Lord Exeter, the largest leaseholder in the open-fields, leased most of the land. Both freeholder and leaseholder enjoyed the rents of some seventy-five tenants in the 1840s and, of these, sixty had some or all of their holdings on land which was owned or leased by the lord of the manor.
Rights of Common came under fire as piecemeal enclosures began taking place. In 1843 the Freemen, exasperated by growing resistance and erosion of their rights, chose to strike a blow and broke down fences. The customary cultivation of the open fields fell asunder. From 1844, field officials have no longer been appointed by the Court Baron.
The Freemen’s rights of common were then as now confined to the meadows where the eternal patronage of Lord Exeter suffered them to survive. Court Baron ceased to meet frequently and for the last time in 1863. In 1871, an Act of Parliament heralded the devolution of the Open-fields system. The belt of waste that skirted the town was contested with Lord Exeter by the Freemen over its Freehold.
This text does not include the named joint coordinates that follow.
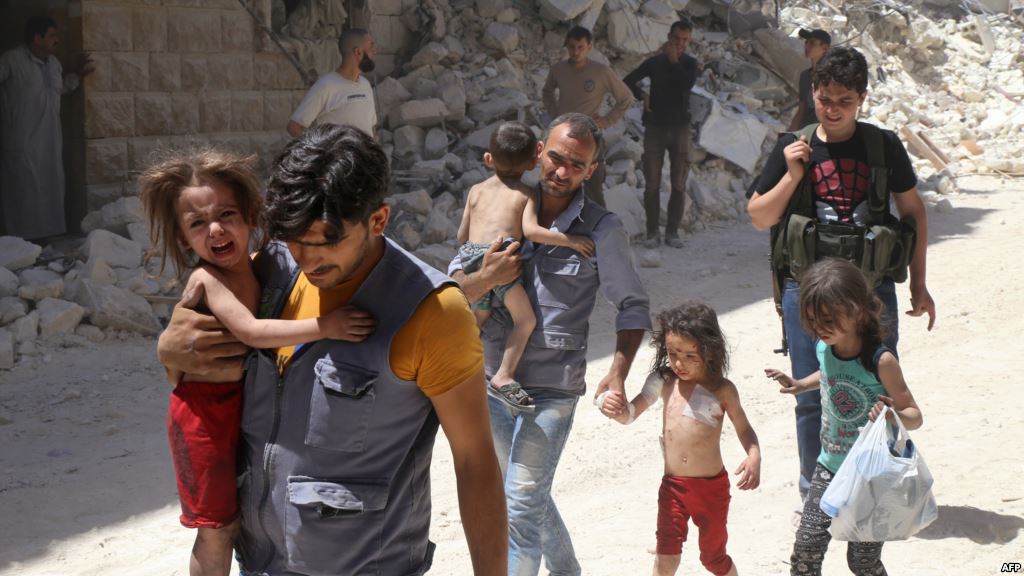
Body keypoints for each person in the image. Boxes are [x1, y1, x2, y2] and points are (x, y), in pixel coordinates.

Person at [156, 125, 507, 575]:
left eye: (325, 243)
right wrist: (170, 349)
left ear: (378, 220)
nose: (306, 260)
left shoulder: (434, 314)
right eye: (295, 241)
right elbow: (199, 344)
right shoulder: (274, 271)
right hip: (261, 563)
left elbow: (476, 463)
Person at [138, 150, 376, 576]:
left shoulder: (262, 263)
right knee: (217, 528)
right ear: (181, 238)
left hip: (243, 408)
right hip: (203, 419)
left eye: (226, 214)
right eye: (197, 224)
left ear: (251, 215)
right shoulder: (207, 279)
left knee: (243, 512)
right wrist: (327, 326)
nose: (216, 229)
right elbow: (250, 330)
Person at [451, 112, 652, 576]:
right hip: (492, 384)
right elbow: (454, 289)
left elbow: (633, 306)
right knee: (526, 495)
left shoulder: (601, 230)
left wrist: (618, 371)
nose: (562, 172)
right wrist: (488, 277)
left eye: (576, 165)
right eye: (556, 158)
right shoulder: (500, 203)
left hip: (552, 390)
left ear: (591, 171)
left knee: (519, 503)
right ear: (539, 151)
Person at [746, 46, 935, 505]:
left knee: (875, 392)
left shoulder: (883, 146)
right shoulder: (793, 144)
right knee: (810, 397)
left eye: (844, 101)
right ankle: (816, 495)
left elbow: (913, 213)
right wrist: (793, 175)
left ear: (862, 98)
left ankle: (873, 489)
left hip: (870, 291)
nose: (832, 109)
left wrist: (919, 283)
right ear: (813, 93)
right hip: (805, 291)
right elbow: (758, 216)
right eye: (824, 98)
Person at [765, 258, 923, 576]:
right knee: (805, 551)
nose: (819, 328)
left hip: (871, 477)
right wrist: (799, 385)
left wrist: (892, 414)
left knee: (861, 562)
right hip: (829, 467)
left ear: (858, 310)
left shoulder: (882, 361)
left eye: (827, 319)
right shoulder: (826, 349)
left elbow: (914, 416)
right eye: (812, 320)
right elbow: (827, 374)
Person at [600, 301, 760, 576]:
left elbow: (744, 429)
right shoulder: (663, 381)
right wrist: (612, 407)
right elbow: (629, 415)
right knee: (666, 557)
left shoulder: (722, 390)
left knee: (713, 558)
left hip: (711, 490)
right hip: (673, 488)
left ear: (709, 350)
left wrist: (754, 455)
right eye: (672, 353)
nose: (678, 363)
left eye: (689, 355)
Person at [457, 121, 596, 411]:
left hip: (473, 259)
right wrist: (569, 240)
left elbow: (461, 236)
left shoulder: (475, 191)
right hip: (504, 259)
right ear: (536, 160)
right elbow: (532, 232)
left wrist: (478, 260)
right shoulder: (526, 194)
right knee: (526, 321)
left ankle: (456, 369)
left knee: (477, 319)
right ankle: (504, 375)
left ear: (488, 159)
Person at [0, 16, 92, 240]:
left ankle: (46, 238)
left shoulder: (54, 64)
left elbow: (58, 91)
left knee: (49, 188)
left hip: (49, 141)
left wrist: (78, 77)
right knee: (23, 192)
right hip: (22, 140)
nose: (56, 40)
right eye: (52, 35)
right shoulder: (12, 60)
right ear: (37, 38)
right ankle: (20, 244)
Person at [623, 19, 700, 249]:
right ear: (669, 36)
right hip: (655, 127)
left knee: (678, 183)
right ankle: (652, 233)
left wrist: (673, 59)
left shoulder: (689, 63)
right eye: (676, 39)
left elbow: (684, 85)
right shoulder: (654, 63)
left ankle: (672, 233)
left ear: (690, 41)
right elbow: (627, 81)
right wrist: (642, 95)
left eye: (685, 40)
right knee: (651, 184)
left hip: (680, 129)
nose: (680, 44)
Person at [541, 26, 635, 207]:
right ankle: (562, 231)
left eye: (580, 47)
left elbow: (625, 98)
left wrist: (606, 121)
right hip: (564, 137)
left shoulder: (601, 72)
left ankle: (600, 231)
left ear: (589, 47)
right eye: (571, 47)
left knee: (594, 189)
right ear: (566, 47)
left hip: (590, 138)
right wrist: (555, 115)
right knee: (561, 185)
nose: (575, 52)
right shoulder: (558, 70)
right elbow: (547, 92)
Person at [287, 28, 377, 138]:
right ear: (358, 52)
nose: (375, 51)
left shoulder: (365, 85)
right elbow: (294, 127)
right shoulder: (326, 86)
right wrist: (321, 152)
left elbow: (370, 127)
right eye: (371, 45)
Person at [787, 29, 831, 131]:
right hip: (806, 133)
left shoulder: (832, 77)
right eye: (806, 42)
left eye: (812, 43)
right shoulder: (805, 77)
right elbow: (802, 110)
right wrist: (788, 137)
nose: (807, 46)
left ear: (825, 48)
Clearly compensation was too expensive, and this led to an Agreement.
The Common lands at Stamford came under investigation for registration under the national ‘Commons Registration Act, 1965’ and certain decisions are appended to these notes. Registration as ‘Common’ along with the allowances of the ‘Country Rights of Way, (CRoW) Act, 2003 allow public access on to registered meadowland for walking and quiet recreation. These subsequent Acts must pay full observance of the Local ‘Enclosure Act of 1871’.